A. For us, the product is the brand and the main marketing channel. The paid marketing strategy complements the product by inducing trial, and we are confident of the product giving us conversion and retention. In terms of tactics, it is a combination of product strategy (which gives us the word of mouth), and highly optimised online performance marketing to get us new customers. 

Q. How difficult is it to survive in this highly competitive travel space?

A. As long as the fundamentals are sound, and you keep evolving in terms of your response to customer needs, you don’t have to worry about survival. But without that, it is extremely hard for a “me-too player” to exist in the long term. 

Q. Cleartrip was the first to launch an online train bookings feature,  which was followed by the government portals of IRCTC. How did that impact the business? Also, do you feel that the reach of flights, in terms of bookings made online, has surpassed that of the trains?

A. Trains definitely bring a wider reach with customers than flights. But, the margins are pretty much in the flights business when compared to the trains business. For us, there are two reasons that trains are important. One, that trains are a big part of travel in India; and two, that the cross-sell to the revenue generating parts of the business is significant. 

Q. After the last round of funding in 2016, worth $75 million, Cleartrip is yet to announce the next round. Could you throw some light on that?

A. As I said before, profitability and efficiency form one of the key foundational pillars for us. As of now, we are sufficiently capitalised to take care of our destiny. 

Q. What has been the biggest challenge for Cleartrip in the Indian market?

A. India has been through multiple market catalyses and so on. Mobile evolution, air traffic growth, demand for tier-2/tier-3 cities, and so on. This has required us to constantly make sure that we are ahead of the demand, and on top of customer needs and aspirations. The product evolution has been challenging and at the same time gratifying.

Q. Unlike other online travel agencies, Cleartrip has a separate platform to cater to the hyperlocal market. Give us an insight into Cleartrip Local.

A. Travel is a need-based business, and the frequency of travel in India is still in its infancy (2-3 trips a year, as compared to 12-15 trips globally). We wanted to create a product which has the same target segment as travel, but the opportunity to use is much higher than travel from a frequency standpoint. As we thought about this opportunity of having to trip without travel, the Local business was born. It acts as a good source of new customer acquisition. 75% of local customers are new, and also a good 20% cross-sell to travel in a six month period. The customer demographic is 10 years younger (25 for local versus 35 for travel on average) and less skewed towards male customers as compared to travel. In addition, the stickiness of people who travel and then use local is almost 25% better than the rest. Therefore, on both sides of the cross-sell, it seems to be working well for us. 

Q. How are offline markets profitable to the online travel space?

A. The main difference is the short-term acquisition costs, which when apportioned to the life time of the customer will create huge value for the future. 
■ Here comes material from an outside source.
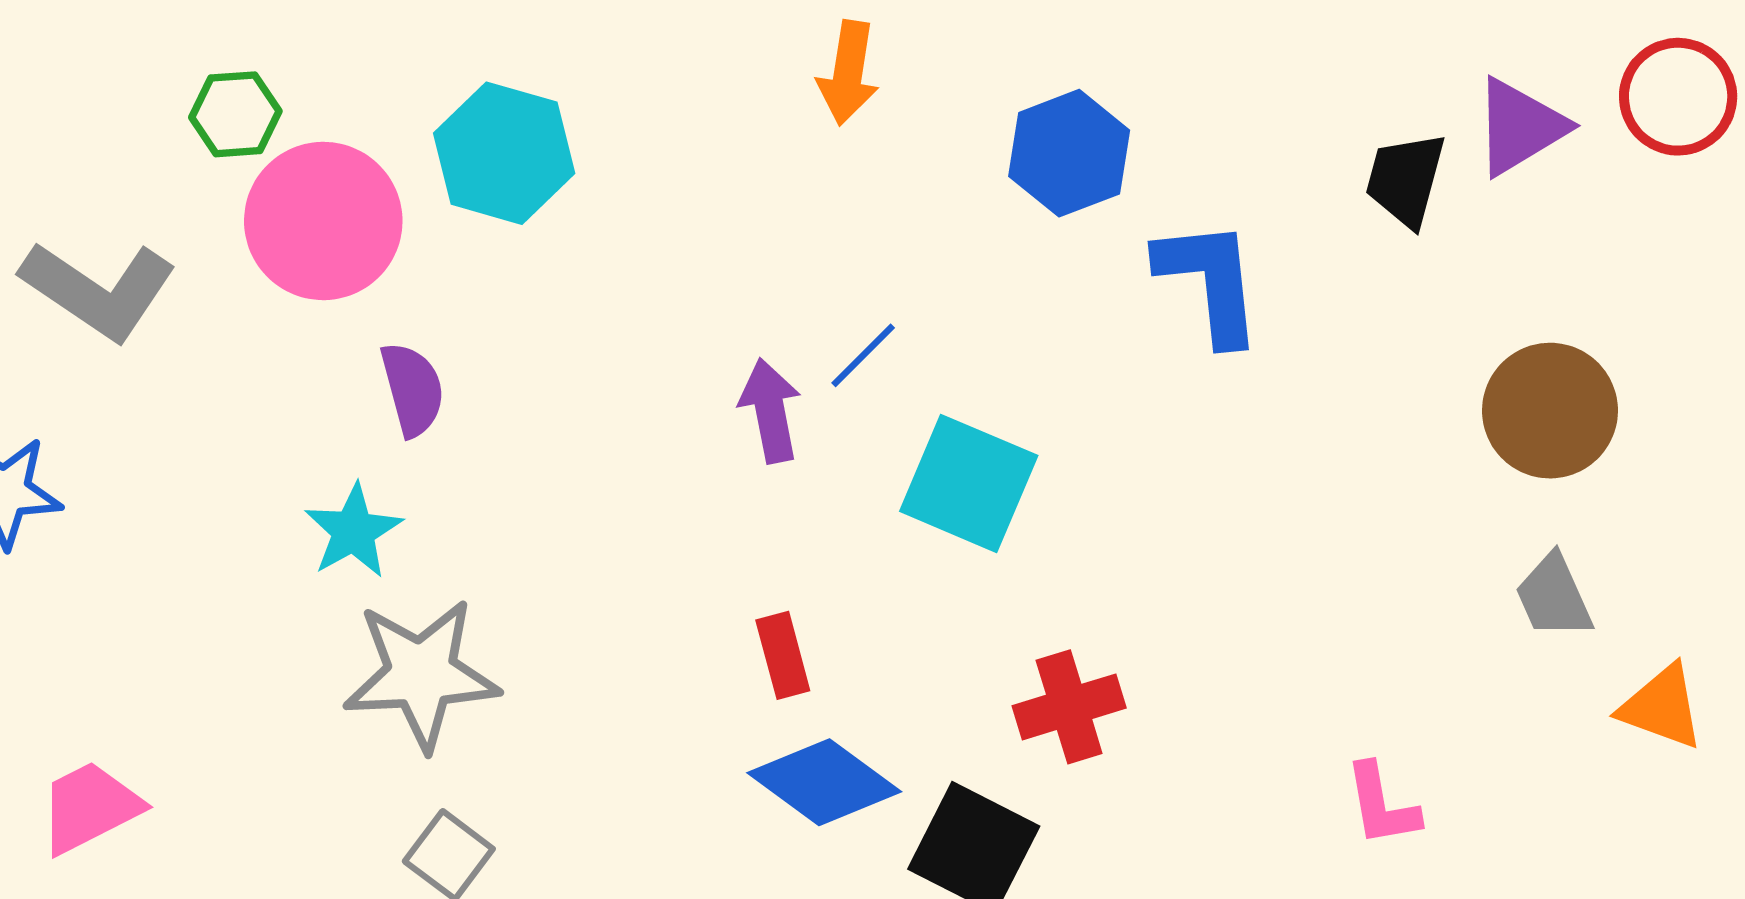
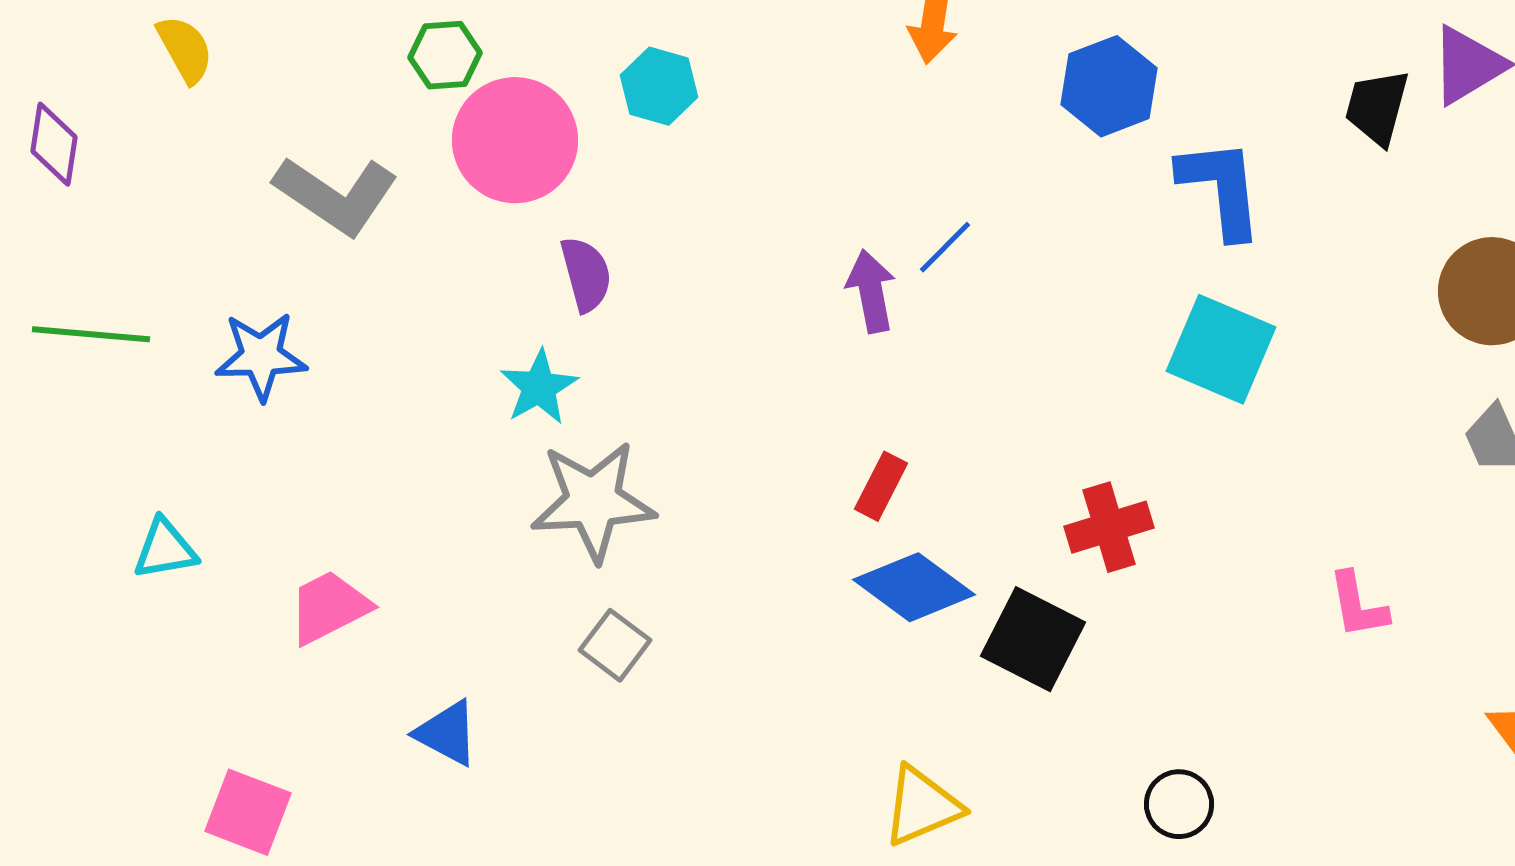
cyan hexagon: (504, 153) -> (659, 86), size x0.7
cyan square: (969, 483) -> (1221, 349), moved
red rectangle: (783, 655) -> (881, 486), turned 42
Q. The historic tax amendment of GST has revolutionised the industrial sector. Has this been profitable for online travel businesses?

A. GST has been a mixed bag, to say the least. While air travel faces the brighter side, the hotels in the higher segment get an overall cost increase. Backed with the broader aviation strategy of promoting regional travel, we believe the GST helps usher in a brighter era in Indian domestic aviation but might not give a similar push to the overall tourism industry with the impact it has on the hotels space.